Liverpool have never taken a ‘throw sh*t at the wall’ approach to attacking, with a dozen teams in Europe’s top five leagues averaging more shots per game. But the Reds still fell well short of their usual standards, creating only 10 shots on Bournemouth’s goal. Aaron Ramsdale was rarely troubled and Jan Oblak will enjoy a stress-free trip to Anfield without Liverpool’s front three increasing their intensity and the midfielders behind creating more openings.
The best chance of the final hour, in fact, fell to Ryan Fraser and the Scotland winger beat Adrian, whose presence still doesn’t inspire confidence in those before him. But James Milner, in the side because of a late injury to Andrew Robertson, scurried back to hook the ball from underneath his own crossbar.

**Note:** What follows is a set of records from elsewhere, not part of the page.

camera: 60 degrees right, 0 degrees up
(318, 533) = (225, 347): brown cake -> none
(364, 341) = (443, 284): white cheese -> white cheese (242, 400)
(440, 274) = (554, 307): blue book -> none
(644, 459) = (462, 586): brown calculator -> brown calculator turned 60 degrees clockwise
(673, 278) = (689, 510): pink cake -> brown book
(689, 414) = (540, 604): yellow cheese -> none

🗣 "Everything we do, highest tempo!"
Klopp's Lieutenant on the pitch!
Liverpool may be out of sight in the league but James Milner isn't about to let standards slip on his return the Premier League XI. pic.twitter.com/JhGX5mcmi3
— Football on BT Sport (@btsportfootball) March 7, 2020
That rescue act and Milner’s customary competence was enough to earn the man of the match award in the face of almost no competition. Milner caught the eye before kick-off too while cajoling his team-mates. “Everything we do, highest tempo,” he urged but those words apparently fell on deaf ears.
You can bet that whatever Simeone has to say will resonate far more with the Atletico players on Wednesday night.